=== SOURCE INFORMATION ===
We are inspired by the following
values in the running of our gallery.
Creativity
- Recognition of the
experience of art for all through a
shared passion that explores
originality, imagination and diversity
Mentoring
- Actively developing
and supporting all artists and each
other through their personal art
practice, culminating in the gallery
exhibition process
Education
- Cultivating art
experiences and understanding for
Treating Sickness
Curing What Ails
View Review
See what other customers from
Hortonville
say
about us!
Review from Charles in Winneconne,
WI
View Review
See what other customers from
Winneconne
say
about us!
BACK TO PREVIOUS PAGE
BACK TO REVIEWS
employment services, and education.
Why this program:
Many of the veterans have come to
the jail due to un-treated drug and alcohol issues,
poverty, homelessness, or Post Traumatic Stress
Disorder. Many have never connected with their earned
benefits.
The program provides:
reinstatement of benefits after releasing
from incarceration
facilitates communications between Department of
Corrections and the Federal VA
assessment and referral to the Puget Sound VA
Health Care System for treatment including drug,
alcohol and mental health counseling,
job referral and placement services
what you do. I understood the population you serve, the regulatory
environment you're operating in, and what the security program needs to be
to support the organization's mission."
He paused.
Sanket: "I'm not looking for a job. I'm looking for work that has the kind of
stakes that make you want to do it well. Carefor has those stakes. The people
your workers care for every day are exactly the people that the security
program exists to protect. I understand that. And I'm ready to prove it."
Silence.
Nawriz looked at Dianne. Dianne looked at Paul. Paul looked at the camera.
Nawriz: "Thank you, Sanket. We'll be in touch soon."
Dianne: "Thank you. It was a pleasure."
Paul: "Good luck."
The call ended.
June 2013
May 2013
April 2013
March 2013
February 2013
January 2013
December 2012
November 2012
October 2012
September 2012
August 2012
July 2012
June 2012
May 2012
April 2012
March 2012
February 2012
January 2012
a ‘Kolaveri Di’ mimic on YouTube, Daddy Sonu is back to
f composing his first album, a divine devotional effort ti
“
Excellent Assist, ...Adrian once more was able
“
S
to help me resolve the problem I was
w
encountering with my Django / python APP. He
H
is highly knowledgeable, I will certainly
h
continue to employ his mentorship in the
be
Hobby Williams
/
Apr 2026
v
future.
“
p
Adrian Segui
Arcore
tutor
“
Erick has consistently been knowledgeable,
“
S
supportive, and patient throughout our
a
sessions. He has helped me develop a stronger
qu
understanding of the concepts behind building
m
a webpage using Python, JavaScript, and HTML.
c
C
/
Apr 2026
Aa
===
Considering only the data above, return the lines in which "people" occurs.

stakes that make you want to do it well. Carefor has those stakes. The people
your workers care for every day are exactly the people that the security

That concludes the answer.